RUSSIA covers one seventh of the earth's surface; in the last thirteen years since 1917 a new social order has been created out of the chaos of a revolution; from this new social order, much confused theory and little fact has passed out into the world of other nations. While writers have written of a vague Social Experiment, propaganda of all kinds has tended to confuse the actual Russian scene. Negley Farson with a photographic eye and a clear reportorial style has observed contemporary Russian life in the closest possible way and, in "Black Bread and Red Coffins", has written a compelling book about it.
In his presentation of the facts Mr. Farson has neither spared nor struck at the communistic rule. Pointing out that only one out of every hundred Russians are Communists, he presents a picture of one hundred and twenty millions of ignorant peasants, submerged in squalidity and often bewildered by the complete overthrow of the world of their fathers, 'being whipped into shape by the young Communists. In the Communists he finds a "new priesthood" who neither drank nor believed in God "because both of them clouded one's brain," whose courage and self-denial he finds comparable to the Jesuits, whose motto, in one case, ranked religion with drunkeness, smoking and hooliganism.

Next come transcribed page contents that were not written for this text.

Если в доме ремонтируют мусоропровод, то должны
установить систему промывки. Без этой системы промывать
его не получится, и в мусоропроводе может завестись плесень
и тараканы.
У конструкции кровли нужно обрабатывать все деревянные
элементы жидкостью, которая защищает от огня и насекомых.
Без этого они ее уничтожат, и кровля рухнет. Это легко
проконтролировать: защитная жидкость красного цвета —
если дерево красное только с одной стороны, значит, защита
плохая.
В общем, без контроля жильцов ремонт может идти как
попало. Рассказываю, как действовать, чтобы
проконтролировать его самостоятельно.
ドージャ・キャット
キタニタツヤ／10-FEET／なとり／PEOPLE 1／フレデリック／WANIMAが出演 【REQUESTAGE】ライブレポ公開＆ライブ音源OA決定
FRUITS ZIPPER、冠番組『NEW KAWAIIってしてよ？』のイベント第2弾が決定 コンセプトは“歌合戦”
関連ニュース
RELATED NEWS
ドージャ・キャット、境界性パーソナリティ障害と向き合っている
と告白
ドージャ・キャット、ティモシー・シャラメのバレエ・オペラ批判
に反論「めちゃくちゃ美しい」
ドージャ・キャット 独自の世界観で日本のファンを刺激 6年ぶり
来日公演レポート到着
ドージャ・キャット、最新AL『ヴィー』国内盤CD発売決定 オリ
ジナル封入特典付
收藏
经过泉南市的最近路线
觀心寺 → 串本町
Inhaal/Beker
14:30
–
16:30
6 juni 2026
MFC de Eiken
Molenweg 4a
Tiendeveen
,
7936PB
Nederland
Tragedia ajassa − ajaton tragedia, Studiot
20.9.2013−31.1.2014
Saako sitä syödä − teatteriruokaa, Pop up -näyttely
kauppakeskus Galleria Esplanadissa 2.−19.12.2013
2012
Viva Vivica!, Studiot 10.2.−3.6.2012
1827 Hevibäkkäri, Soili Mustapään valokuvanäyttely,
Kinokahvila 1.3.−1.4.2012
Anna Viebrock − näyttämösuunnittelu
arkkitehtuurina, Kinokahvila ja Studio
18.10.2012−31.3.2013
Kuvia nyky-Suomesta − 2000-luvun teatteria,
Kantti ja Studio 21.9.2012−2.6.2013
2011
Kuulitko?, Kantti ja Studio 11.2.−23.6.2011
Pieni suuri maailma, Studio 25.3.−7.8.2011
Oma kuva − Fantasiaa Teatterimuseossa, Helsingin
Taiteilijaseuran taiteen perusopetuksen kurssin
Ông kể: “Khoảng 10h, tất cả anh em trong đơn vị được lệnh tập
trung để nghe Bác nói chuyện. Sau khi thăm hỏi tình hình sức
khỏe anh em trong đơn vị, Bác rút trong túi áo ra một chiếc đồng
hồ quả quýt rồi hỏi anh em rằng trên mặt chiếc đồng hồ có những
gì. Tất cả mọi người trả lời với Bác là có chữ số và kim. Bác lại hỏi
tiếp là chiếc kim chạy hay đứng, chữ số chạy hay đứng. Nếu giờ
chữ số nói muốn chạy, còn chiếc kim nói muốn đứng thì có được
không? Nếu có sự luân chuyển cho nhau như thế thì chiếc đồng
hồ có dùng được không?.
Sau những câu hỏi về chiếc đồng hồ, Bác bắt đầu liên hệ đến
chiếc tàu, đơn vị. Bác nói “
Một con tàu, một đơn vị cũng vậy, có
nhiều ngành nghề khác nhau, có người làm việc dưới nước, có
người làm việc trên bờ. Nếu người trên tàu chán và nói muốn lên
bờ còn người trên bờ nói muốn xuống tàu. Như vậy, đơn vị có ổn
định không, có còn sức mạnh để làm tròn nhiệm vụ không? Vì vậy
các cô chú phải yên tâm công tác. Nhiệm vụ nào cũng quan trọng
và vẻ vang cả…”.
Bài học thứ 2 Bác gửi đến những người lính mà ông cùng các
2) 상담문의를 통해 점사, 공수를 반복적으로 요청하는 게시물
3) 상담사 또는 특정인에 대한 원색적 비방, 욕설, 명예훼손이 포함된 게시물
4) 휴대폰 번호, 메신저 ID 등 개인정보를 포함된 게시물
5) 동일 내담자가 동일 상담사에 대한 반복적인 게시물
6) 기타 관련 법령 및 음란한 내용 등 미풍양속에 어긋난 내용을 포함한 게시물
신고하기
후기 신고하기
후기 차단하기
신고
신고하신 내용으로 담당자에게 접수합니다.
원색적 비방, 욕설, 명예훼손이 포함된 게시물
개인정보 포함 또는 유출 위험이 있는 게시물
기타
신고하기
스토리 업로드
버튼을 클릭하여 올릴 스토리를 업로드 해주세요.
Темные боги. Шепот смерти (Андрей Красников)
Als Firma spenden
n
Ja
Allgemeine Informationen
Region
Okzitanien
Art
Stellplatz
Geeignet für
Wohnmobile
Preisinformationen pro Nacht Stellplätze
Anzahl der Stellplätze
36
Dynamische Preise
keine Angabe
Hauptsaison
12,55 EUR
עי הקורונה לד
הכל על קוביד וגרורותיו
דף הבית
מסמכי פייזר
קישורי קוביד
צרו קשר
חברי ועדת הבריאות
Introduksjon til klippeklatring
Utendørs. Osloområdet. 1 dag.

The completed picture is not pleasant. The average standard of living in Russia is unbelievably low. Peasant squalor exists around half-destroyed churches containing the art of eight centuries. Loud speakers bleat communist propaganda into stond uncomprehending faces. On the whole, however, life is livable and looks to the future. "Black Bread and Red Coffins" brings a shadowy nation into clear relief. In the prison, in the courtroom, in the Bureau of Marriage and Divorce, and in the village world, representative personalities are etched in living and human detail.